Photo: Charles Plant, founder of Material Minds, presents at the Titan Learning Event: Connecting Strategy with Action.

When was the last time you peeked at your annual strategic plan? Do you know whether you’re aligning your progress with your goals? Are you using metrics to analyze individual and organizational success?


For Charles Plant, entrepreneur and former MaRS Discovery District Managing Director, executing strategy was a struggle. He realized that he prepared an annual strategic plan, put it in a drawer, and never looked at it again.

In the three years since he founded Material Minds in 2011, Plant has spent a lot of time focusing on strategy execution, so much so that he now knows he can do it successfully. His firm is dedicated to helping companies do the same.

“I have to apologize in advance,” Plant said Thursday as he kicked off his talk at Communitech’s Titan Learning Event: Connecting Strategy with Action. “This is a boring subject that people don’t get excited about. It’s not sexy. But success is sexy.”

He explained that there’s a disconnect between leadership and roles in organizations, and a struggle between the traditional industrial economy and the knowledge economy.

“What’s the root word in the term ‘executive’? Execute. Successful companies are phenomenal at good execution,” he said.

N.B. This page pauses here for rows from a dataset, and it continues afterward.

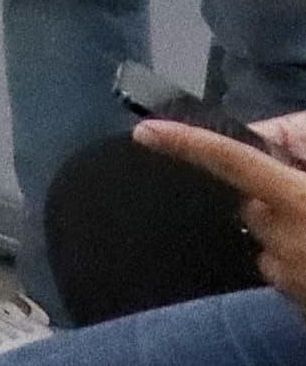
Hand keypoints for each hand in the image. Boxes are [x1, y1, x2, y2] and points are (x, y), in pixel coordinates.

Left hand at [131, 116, 305, 316]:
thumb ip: (303, 148)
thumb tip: (277, 137)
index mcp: (301, 201)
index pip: (234, 162)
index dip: (190, 143)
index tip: (147, 133)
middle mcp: (288, 239)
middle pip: (254, 204)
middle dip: (274, 194)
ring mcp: (292, 277)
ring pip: (269, 242)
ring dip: (290, 233)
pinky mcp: (299, 306)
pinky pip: (285, 275)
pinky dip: (300, 265)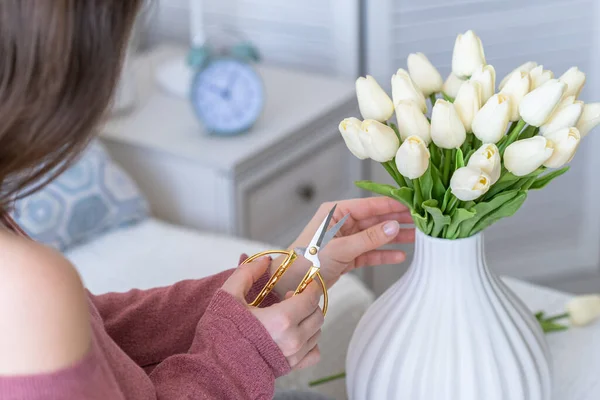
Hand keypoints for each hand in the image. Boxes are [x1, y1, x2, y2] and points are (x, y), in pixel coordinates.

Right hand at [222, 256, 323, 369]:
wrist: (214, 367)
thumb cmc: (220, 333)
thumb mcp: (229, 295)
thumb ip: (247, 273)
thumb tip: (263, 261)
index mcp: (281, 319)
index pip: (311, 298)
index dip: (310, 286)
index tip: (305, 282)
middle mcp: (292, 339)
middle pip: (317, 315)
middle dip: (309, 302)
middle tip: (292, 298)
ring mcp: (293, 355)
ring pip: (316, 332)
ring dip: (308, 320)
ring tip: (290, 315)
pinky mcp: (291, 367)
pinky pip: (313, 353)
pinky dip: (310, 342)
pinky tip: (295, 334)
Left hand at [273, 197, 414, 293]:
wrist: (293, 284)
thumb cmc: (308, 261)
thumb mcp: (341, 248)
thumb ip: (369, 238)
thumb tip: (393, 226)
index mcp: (336, 212)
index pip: (369, 205)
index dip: (392, 206)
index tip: (412, 205)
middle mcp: (341, 223)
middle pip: (375, 219)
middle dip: (396, 221)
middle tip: (420, 222)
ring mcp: (345, 240)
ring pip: (374, 236)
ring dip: (393, 238)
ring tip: (417, 239)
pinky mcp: (346, 256)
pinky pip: (369, 253)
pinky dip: (382, 255)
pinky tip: (399, 256)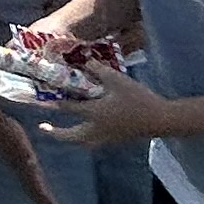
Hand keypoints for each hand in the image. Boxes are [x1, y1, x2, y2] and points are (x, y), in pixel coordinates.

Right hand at [0, 102, 69, 203]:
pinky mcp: (20, 166)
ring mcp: (21, 171)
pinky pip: (33, 185)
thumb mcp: (19, 141)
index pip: (42, 195)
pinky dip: (40, 193)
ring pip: (35, 193)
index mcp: (28, 172)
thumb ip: (24, 153)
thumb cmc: (9, 131)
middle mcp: (24, 174)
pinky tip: (42, 193)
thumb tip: (31, 163)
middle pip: (40, 199)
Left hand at [53, 75, 180, 147]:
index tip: (44, 97)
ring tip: (62, 134)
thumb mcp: (116, 79)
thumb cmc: (138, 98)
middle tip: (43, 127)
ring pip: (82, 142)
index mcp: (95, 113)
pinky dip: (84, 140)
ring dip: (70, 138)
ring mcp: (106, 137)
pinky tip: (85, 134)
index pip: (69, 107)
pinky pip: (94, 143)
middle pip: (71, 135)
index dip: (56, 101)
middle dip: (55, 132)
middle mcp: (97, 128)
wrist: (159, 119)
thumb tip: (85, 60)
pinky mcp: (115, 140)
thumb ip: (98, 69)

He explained that leaders in the industrial economy manage process. Their responsibility is to make sure that everything is functioning properly and to know exactly what they achieved at the end of the day.

On the other hand, leaders in the knowledge economy flip from managing process to managing results with a lack of detailed information on how well they’re doing, which is a challenge for millennials in particular.

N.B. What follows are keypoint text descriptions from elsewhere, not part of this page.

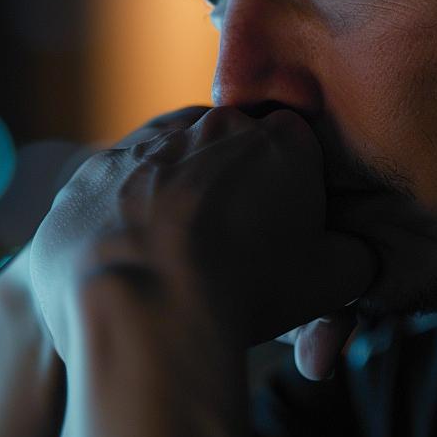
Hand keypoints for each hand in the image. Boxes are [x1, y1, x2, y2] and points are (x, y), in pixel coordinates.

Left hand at [28, 106, 377, 365]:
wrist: (145, 309)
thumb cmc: (247, 291)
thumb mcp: (332, 281)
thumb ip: (352, 256)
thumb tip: (352, 254)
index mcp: (276, 139)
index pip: (295, 152)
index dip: (293, 198)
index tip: (285, 238)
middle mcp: (203, 128)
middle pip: (227, 158)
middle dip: (233, 200)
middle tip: (234, 259)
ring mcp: (137, 148)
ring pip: (165, 173)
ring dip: (174, 209)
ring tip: (180, 270)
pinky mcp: (84, 180)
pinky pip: (108, 199)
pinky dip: (119, 228)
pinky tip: (131, 271)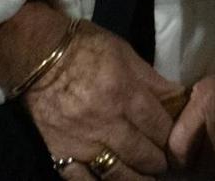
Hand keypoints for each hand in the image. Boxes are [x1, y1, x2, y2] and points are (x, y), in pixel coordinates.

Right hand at [0, 5, 178, 179]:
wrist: (35, 52)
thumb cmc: (84, 47)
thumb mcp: (124, 52)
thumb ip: (152, 79)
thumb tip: (178, 98)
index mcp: (125, 93)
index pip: (160, 128)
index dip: (172, 137)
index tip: (176, 142)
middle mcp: (106, 122)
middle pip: (143, 155)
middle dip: (158, 161)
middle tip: (162, 162)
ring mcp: (81, 142)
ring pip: (117, 174)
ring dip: (136, 179)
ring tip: (143, 177)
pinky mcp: (59, 152)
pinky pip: (82, 180)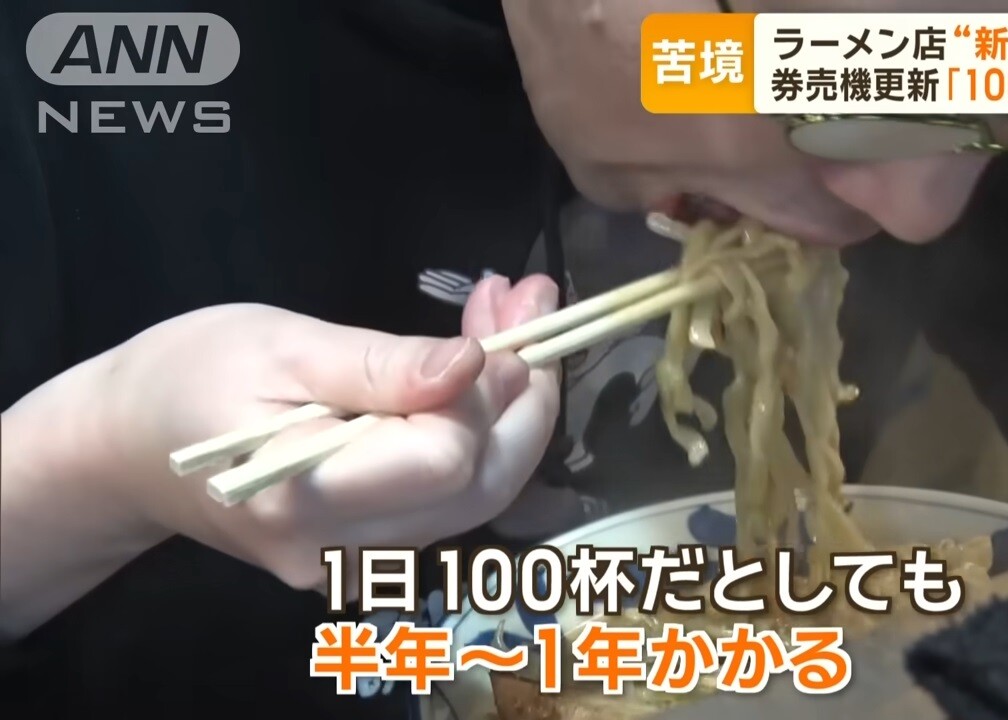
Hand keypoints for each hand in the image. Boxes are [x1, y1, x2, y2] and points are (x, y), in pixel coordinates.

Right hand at [5, 275, 558, 603]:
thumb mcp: (282, 346)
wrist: (127, 446)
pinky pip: (449, 497)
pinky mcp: (369, 552)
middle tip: (532, 303)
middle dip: (526, 392)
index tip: (504, 309)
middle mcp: (342, 549)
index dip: (489, 388)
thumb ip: (381, 366)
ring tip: (506, 318)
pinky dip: (477, 431)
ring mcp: (358, 562)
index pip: (446, 459)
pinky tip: (473, 369)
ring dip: (509, 405)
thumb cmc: (189, 377)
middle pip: (484, 487)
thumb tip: (473, 366)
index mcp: (307, 496)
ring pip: (478, 494)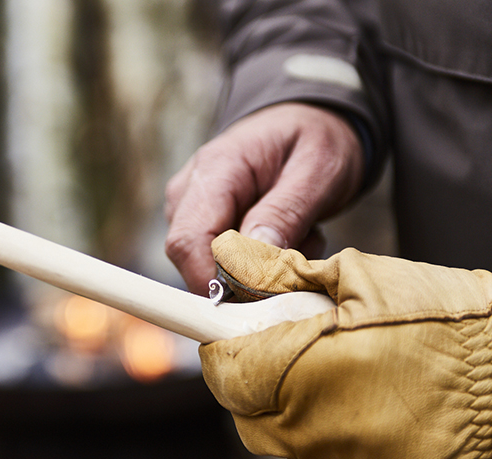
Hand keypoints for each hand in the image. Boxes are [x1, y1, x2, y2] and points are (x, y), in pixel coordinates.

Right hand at [164, 103, 363, 294]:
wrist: (307, 119)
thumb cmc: (314, 137)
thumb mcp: (317, 169)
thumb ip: (284, 213)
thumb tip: (253, 262)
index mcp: (214, 170)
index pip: (188, 242)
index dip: (215, 280)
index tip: (265, 292)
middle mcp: (188, 192)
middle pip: (191, 260)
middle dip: (245, 276)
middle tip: (299, 256)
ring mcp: (189, 210)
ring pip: (208, 267)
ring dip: (258, 270)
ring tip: (300, 237)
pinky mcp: (200, 225)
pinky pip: (219, 263)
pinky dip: (257, 265)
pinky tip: (286, 238)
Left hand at [201, 231, 491, 458]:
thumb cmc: (448, 323)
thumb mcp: (362, 280)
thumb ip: (280, 272)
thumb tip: (227, 253)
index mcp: (301, 375)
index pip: (225, 372)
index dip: (226, 349)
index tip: (236, 337)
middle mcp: (315, 438)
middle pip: (251, 412)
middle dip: (267, 380)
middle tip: (311, 353)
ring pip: (293, 443)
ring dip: (308, 413)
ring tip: (359, 381)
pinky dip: (345, 446)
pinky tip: (381, 416)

“Millennials need constant communication about how they’re doing. Nowadays, the knowledge economy doesn’t tell anyone,” said Plant.

So who’s responsible for strategy execution? “Most of the time, I get the answer ‘we all are,’” he said.

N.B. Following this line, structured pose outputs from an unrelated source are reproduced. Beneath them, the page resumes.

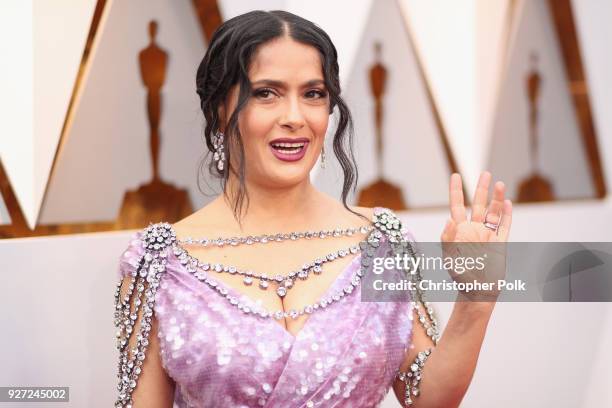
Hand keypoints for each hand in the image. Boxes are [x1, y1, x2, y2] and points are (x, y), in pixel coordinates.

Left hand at [440, 171, 512, 300]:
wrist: (477, 292)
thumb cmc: (460, 277)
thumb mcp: (449, 258)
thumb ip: (447, 239)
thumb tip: (449, 220)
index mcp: (459, 231)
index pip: (457, 206)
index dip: (456, 190)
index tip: (456, 175)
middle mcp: (474, 230)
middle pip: (478, 204)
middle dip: (481, 188)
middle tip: (485, 172)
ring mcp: (488, 236)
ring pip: (493, 212)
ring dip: (497, 198)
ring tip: (500, 183)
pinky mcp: (500, 244)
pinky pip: (504, 226)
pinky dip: (506, 214)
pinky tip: (508, 203)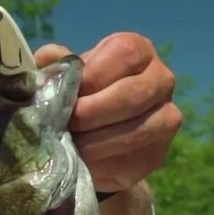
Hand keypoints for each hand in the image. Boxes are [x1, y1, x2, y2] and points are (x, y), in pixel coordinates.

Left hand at [34, 33, 181, 192]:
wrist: (98, 130)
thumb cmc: (82, 92)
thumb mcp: (69, 73)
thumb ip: (59, 65)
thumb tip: (47, 57)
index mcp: (138, 51)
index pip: (124, 55)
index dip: (92, 75)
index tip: (67, 93)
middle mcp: (161, 79)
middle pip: (132, 95)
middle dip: (92, 113)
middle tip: (67, 124)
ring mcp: (166, 117)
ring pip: (136, 131)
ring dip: (97, 142)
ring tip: (70, 145)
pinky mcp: (159, 152)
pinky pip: (134, 159)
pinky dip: (103, 164)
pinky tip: (82, 162)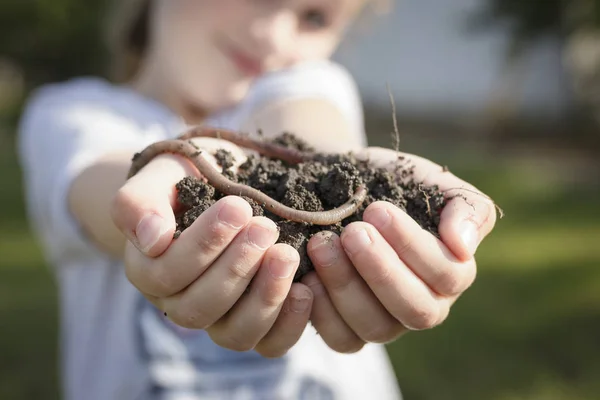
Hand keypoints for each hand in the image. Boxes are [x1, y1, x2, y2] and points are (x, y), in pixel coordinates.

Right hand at [110, 138, 312, 357]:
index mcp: (149, 270)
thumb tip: (153, 239)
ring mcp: (219, 318)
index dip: (205, 244)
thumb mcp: (159, 176)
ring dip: (264, 297)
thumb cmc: (187, 177)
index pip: (168, 273)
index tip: (238, 207)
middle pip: (200, 308)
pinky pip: (270, 344)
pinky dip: (289, 323)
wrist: (220, 182)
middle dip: (237, 268)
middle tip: (266, 227)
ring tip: (286, 254)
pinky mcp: (256, 322)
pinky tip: (306, 288)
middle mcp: (180, 303)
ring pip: (235, 334)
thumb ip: (139, 202)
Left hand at [302, 147, 497, 352]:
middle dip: (380, 270)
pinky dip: (323, 313)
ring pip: (376, 328)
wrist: (343, 184)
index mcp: (452, 273)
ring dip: (345, 286)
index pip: (446, 274)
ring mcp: (386, 322)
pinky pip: (342, 339)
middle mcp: (424, 304)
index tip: (376, 210)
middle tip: (351, 232)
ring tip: (321, 244)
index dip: (411, 245)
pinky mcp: (349, 329)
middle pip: (415, 310)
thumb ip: (466, 209)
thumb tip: (462, 247)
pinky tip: (307, 277)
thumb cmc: (393, 182)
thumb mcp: (432, 181)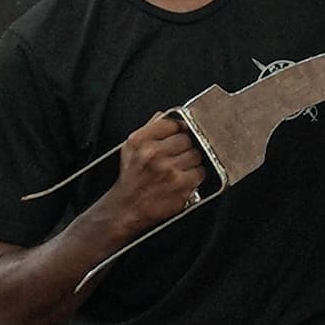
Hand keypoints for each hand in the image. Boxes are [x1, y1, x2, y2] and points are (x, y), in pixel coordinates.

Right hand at [107, 112, 209, 234]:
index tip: (177, 137)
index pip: (172, 124)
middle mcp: (153, 154)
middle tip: (176, 158)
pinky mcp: (180, 185)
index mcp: (140, 141)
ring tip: (179, 169)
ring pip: (195, 155)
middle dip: (184, 148)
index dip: (177, 131)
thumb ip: (149, 129)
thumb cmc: (130, 179)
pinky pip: (200, 172)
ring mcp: (168, 170)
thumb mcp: (130, 148)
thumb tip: (166, 115)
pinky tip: (183, 180)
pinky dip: (195, 177)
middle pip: (187, 139)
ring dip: (191, 163)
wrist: (125, 209)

Plant explained that the key to connecting strategy with action is to plan where you want to go and the steps needed to get there, apply measurable benchmarks to those plans, align what everyone in the organization needs to do, use individual and company-wide metrics, motivate others beyond dollars by building a future that’s measurable, and create a culture that examines everything the team needs to do to get better results.

What seems like a daunting task can be eased by the fact that employees generally want to do better.

“People innately want to improve,” Plant said.  “Results are more powerful than process. It’s what connects strategy with action. Employees wake up knowing exactly what they need to do to be successful.”

Unsexy as it might be, then, connecting strategy with action is “the biggest and most important project a company will ever have.”